-------- RECORD EXCERPTS
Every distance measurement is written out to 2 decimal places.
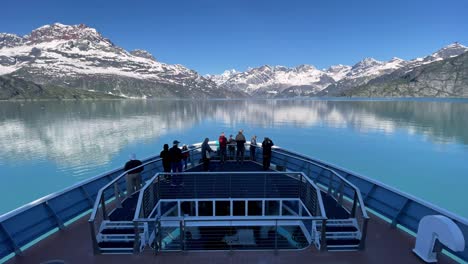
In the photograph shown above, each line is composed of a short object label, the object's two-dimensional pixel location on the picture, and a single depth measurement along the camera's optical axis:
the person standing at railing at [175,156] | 13.59
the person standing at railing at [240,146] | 18.09
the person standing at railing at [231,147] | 19.41
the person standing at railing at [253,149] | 19.15
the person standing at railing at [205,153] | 15.82
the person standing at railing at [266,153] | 15.96
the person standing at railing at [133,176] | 12.02
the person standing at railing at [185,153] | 16.41
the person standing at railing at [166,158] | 13.48
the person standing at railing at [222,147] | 18.07
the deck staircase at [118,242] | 7.72
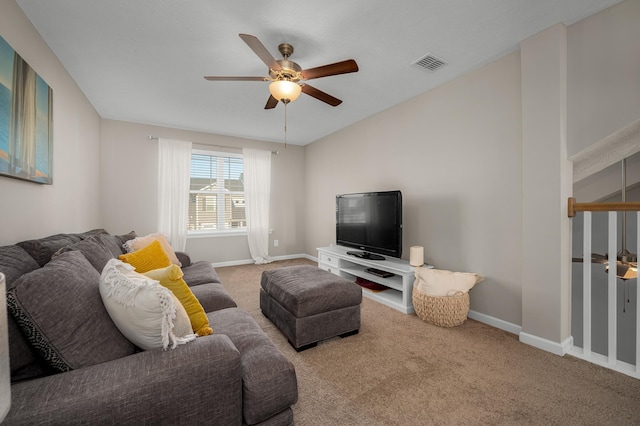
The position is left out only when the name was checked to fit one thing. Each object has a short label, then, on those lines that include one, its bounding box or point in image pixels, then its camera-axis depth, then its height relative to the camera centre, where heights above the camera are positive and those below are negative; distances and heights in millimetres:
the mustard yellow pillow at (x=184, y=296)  1305 -429
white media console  2727 -756
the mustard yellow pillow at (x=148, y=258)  1876 -343
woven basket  2359 -880
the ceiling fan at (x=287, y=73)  1874 +1079
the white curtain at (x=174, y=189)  4195 +397
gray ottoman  2010 -765
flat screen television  2936 -119
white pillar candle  2809 -457
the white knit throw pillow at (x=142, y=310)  998 -381
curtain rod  4134 +1231
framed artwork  1470 +604
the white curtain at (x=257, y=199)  4887 +285
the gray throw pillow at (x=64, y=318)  841 -369
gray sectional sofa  809 -562
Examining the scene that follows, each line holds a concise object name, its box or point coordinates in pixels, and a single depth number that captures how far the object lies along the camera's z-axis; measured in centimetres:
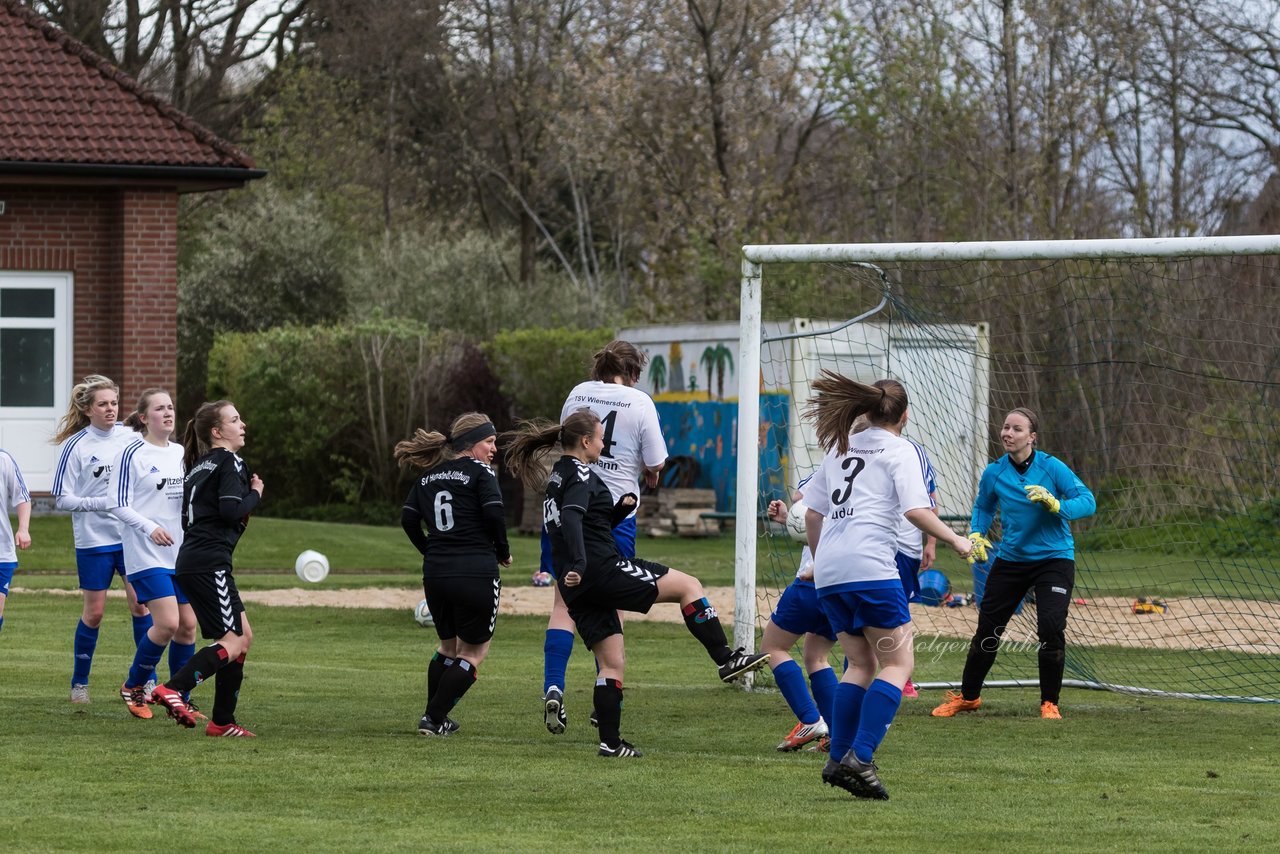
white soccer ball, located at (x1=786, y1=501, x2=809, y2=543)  3035
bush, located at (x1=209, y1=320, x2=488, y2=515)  5450
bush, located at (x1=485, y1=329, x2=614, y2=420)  5250
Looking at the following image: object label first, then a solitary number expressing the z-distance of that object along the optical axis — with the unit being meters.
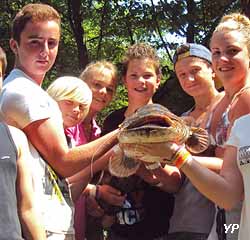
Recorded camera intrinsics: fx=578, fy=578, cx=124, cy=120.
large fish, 2.23
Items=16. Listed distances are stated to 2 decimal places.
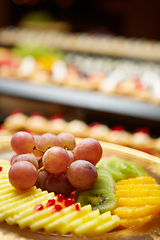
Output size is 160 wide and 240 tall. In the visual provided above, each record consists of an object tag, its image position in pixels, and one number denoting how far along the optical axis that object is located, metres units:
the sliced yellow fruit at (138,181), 0.41
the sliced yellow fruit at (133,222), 0.36
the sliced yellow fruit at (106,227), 0.34
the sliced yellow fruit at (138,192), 0.39
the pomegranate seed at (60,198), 0.36
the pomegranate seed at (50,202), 0.36
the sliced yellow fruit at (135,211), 0.37
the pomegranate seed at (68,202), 0.36
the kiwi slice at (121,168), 0.42
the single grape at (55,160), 0.38
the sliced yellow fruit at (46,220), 0.34
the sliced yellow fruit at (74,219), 0.34
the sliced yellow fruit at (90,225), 0.34
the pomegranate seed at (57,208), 0.35
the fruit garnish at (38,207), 0.35
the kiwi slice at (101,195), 0.38
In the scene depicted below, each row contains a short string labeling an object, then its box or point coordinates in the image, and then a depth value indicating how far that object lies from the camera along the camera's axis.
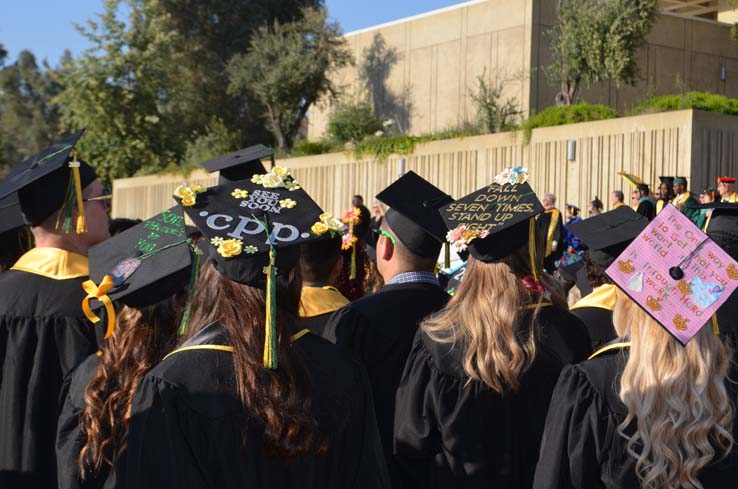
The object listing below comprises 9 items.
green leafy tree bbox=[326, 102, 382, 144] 25.05
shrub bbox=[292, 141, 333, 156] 24.16
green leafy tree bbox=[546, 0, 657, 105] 19.67
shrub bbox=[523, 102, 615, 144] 17.36
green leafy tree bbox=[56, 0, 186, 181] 30.34
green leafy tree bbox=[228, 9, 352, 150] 27.50
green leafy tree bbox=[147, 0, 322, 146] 33.09
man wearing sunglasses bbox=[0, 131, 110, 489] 3.82
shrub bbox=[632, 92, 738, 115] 15.89
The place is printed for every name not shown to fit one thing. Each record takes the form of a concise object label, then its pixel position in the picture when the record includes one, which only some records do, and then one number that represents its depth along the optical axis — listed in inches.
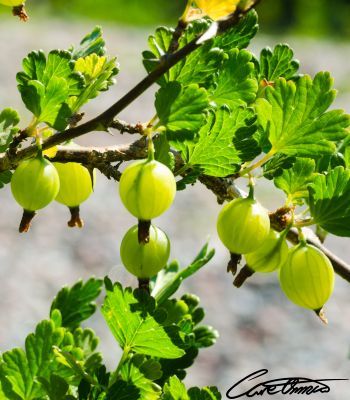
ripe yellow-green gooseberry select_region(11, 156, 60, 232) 25.9
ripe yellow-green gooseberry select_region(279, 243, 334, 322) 26.4
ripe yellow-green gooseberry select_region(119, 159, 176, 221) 25.7
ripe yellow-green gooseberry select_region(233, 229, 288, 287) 26.7
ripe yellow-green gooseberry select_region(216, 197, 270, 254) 26.2
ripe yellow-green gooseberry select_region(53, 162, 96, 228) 27.3
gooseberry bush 26.0
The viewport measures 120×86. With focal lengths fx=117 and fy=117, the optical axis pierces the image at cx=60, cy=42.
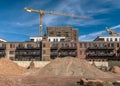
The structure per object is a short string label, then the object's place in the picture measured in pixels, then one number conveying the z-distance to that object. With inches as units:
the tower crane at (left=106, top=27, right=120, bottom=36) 3457.7
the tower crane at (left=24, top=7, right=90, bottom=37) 3407.8
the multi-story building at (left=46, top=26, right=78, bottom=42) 3118.6
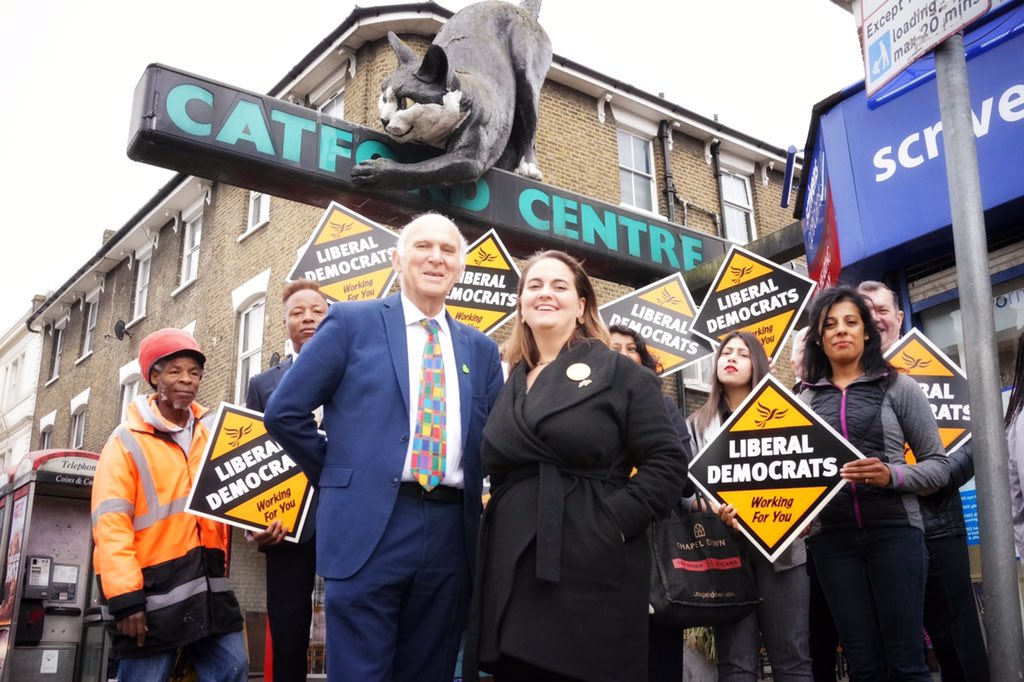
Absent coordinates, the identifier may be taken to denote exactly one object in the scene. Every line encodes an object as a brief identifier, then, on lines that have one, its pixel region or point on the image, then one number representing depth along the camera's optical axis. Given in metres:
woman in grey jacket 3.42
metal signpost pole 2.68
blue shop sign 5.98
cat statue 5.83
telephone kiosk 9.15
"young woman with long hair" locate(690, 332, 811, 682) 3.75
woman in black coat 2.40
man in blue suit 2.53
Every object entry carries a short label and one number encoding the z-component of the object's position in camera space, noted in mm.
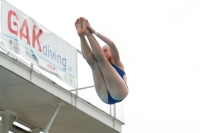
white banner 15203
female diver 8578
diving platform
----------------
__WHAT IS BEING ASKED__.
Filter the records above and return every line that holds the word "left".

__OUTPUT OF THE TASK__.
The position is left out only when the name was checked to fit one thing. Each object has a short label, then, on those lines that include one, its bounding box or point in image pixels, then its camera-axis depth, then its height relative to the camera centre, where heights above the camera are positive and those below are negative; distances and heights in millimetres:
the tower crane at (left=106, top=27, right=120, bottom=36) 3457.7
the tower crane at (left=24, top=7, right=90, bottom=37) 3407.8
the multi-story building at (left=46, top=26, right=78, bottom=42) 3118.6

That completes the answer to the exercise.